Richard Nixon’s lawyers tried to claim that the President was “as powerful a monarch as Louis XIV, only four years at a time”. In the current debates about Presidential power in respect of the unauthorised NSA wire taps and his use of “signing statements” it is perhaps worthwhile pointing out a very much closer analogy. Indeed it points out that even if the USA were still ruled by the British monarchy, the King would still not have those powers.
The British Bill of Rights  was passed in 1689. Parliament was inviting Wiliam of Orange and his wife Mary to become joint monarchs. Their importance was that they was the Protestants with the stongest claim on the throne. They were put ahead of stronger claimants in order as it has “been found by experience that it is inconsistent with the safety and welfare of this Protestant kingdom to be governed by a popish prince”

Part of the deal was the redress of grievances Parliament had against the deposed James II by limiting the power of the King and re-stating and reforming the rights established in Magna Carta. I often point out that the American Revolution was in a long tradition of Englishmen being stroppy with their rulers. Rather than the acts of Americans, the revolt was the traditional response of English against injustices.

The Bill of Rights is closely paralleled in the Declaration of Independence in that both are set out in very similar ways, they start with a list of the grievances against the King and then assert the rights of the people.
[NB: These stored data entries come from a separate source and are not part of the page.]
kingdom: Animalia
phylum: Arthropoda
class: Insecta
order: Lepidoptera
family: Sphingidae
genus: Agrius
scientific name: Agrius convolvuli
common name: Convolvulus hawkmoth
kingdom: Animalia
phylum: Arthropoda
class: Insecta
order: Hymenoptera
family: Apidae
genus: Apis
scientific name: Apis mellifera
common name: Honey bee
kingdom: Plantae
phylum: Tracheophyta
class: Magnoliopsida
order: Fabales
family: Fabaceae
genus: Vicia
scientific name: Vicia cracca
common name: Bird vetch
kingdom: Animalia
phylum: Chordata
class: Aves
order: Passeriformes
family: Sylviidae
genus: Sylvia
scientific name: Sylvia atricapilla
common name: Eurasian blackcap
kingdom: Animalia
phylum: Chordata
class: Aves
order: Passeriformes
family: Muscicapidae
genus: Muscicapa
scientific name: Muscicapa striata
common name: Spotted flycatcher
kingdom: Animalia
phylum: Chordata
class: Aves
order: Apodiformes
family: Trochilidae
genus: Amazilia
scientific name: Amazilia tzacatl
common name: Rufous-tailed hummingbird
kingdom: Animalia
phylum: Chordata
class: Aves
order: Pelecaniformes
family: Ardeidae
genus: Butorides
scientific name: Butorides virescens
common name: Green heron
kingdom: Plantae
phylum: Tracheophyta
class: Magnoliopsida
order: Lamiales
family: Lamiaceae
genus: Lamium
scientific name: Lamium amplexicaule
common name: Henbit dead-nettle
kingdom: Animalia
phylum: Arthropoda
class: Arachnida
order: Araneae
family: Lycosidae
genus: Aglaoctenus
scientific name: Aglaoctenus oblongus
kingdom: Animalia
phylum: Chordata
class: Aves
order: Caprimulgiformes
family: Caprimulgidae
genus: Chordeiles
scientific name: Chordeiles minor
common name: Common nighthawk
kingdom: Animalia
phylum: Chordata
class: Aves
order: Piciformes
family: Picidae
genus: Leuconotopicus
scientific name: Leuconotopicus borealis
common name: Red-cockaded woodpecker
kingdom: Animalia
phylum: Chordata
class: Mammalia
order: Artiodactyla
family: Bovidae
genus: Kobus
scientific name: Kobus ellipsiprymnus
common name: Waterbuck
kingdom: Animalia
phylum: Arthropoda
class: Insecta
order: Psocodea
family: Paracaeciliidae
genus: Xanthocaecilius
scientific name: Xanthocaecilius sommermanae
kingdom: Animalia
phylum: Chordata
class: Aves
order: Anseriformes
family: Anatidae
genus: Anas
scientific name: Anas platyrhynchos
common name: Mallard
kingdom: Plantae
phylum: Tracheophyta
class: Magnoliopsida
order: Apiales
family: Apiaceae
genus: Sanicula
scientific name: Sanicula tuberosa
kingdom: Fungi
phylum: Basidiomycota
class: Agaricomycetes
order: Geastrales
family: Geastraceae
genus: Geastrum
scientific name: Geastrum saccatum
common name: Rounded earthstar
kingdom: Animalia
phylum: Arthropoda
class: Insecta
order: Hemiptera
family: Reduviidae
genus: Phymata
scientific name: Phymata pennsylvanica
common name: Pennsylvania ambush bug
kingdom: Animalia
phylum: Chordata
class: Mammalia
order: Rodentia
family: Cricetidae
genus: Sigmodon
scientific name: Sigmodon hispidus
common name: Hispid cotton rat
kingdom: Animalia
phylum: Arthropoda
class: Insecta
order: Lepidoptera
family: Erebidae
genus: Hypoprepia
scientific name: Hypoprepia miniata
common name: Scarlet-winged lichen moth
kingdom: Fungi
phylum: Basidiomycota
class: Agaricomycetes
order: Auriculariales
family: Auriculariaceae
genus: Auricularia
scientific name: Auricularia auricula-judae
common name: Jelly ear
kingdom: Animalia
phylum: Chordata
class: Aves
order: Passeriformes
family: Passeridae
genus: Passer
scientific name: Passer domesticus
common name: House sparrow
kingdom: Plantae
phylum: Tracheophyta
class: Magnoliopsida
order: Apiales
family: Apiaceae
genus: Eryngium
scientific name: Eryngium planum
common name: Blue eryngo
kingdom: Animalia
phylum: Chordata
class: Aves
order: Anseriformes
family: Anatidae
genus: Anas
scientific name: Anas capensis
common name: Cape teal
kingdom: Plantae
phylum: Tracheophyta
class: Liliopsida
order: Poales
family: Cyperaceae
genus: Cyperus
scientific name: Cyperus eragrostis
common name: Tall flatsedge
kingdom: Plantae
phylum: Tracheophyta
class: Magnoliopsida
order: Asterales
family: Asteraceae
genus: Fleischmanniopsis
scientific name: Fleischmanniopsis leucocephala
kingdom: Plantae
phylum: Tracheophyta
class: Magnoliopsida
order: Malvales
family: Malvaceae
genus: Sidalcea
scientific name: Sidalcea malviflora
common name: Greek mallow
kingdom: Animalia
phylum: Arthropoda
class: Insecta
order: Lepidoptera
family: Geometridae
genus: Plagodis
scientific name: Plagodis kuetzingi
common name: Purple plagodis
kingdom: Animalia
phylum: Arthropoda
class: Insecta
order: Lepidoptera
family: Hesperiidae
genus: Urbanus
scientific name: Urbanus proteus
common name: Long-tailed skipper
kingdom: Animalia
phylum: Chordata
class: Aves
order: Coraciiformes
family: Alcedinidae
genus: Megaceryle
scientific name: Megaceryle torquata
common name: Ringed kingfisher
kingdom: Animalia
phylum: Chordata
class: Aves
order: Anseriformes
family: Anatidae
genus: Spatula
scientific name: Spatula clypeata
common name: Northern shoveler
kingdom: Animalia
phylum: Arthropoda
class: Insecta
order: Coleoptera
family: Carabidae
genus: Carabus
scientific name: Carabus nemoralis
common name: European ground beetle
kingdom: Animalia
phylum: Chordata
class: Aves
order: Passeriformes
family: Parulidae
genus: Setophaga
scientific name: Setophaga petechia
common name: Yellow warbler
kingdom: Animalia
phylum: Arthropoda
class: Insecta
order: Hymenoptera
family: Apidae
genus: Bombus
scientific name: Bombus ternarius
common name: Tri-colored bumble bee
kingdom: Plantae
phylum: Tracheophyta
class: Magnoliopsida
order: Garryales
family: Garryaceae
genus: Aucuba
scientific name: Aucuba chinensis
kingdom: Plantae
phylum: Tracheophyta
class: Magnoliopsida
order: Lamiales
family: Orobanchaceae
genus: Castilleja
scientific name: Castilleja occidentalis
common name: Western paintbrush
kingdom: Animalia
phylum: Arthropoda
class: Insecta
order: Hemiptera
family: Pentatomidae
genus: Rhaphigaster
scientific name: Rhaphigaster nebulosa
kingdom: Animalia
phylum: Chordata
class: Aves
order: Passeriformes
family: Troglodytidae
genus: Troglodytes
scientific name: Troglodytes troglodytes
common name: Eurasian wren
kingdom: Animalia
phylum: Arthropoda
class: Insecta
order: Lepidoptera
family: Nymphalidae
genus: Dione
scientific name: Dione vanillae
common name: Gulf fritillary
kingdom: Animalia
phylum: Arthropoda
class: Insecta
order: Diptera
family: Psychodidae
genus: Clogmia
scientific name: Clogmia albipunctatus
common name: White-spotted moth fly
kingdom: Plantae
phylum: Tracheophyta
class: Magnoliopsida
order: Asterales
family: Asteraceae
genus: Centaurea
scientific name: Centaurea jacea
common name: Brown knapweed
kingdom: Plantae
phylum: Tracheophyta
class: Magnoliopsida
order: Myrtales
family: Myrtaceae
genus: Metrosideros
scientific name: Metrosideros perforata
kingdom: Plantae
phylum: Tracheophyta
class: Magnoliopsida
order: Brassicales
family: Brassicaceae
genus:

The British Act is relatively little know in the USA. This is unfortunate as many of the traditions and rights thought to have been established first in the USA are withing it – even down to the right to bear arms (although in the British case this was limited to Protestants so they could form a militia to fight against Catholic claimants and arguably the US version was so that any counter-revolution would be supressed).

So let’s look at the grievances in the preable amd  I think you can see the remarkably close parallels with the complaints against Bush. Here are the first two in a long list.

# Whereas the late King James the Second, by the assistance of divers evil counsellors, judges and ministers employed by him, did endeavour to subvert and extirpate  the Protestant religion and the laws and liberties of this kingdom;
# By assuming and exercising a power of dispensing with and suspending of laws and the execution of laws without consent of Parliament
; By committing and prosecuting divers worthy prelates for humbly petitioning to be excused from concurring to the said assumed power;    

To redress this, William had to agree to the bill which went on

[the two houses of Parliament] in the first place (as their ancestors in like case have usually done) for the vindicating and asserting their ancient rights and liberties declare:

    * That the pretended power of suspending the laws or the execution of laws by regal authority without consent of Parliament is illegal;
    * That the pretended power of dispensing with laws or the execution of laws by regal authority, as it hath been assumed and exercised of late, is illegal;

So over 70 years before the Declaration of Independence and the writing of the US Constitution, the powers of the head of state were already limited. The monarchs had agreed that “all and singular the rights and liberties asserted and claimed in the said declaration are the true, ancient and indubitable rights and liberties of the people of this kingdom”. Of course this is English law but that is what much of US law is based on. Let me point out another incident recently that is based in this British documents.

Parliament, since Charles II more than 40 years before had been aggressively asserting its independence. Less than 30 years before they had reinstated the monarchy after the Commonwealth. To protect the independence of Members, it was necessary to get the new King to agree to certain measures:

# That election of members of Parliament ought to be free;
# That the freedom of speech and debates or proceedings in Parliament ought not to be impeached or questioned in any court or place out of Parliament;

The latter is still fiercly defended in both countries. Thus in the UK, MPs have precedence when going to the House of Commons to vote. Technically the traffic lights outside Westminster can be ignored by them. Before they were introduced, police would stop traffic so that MPs could get to the building in time. You will be well aware of the fuss caused when a black Congresswoman was stopped by a Capitol policeman and the protests over the searching of a member’s office.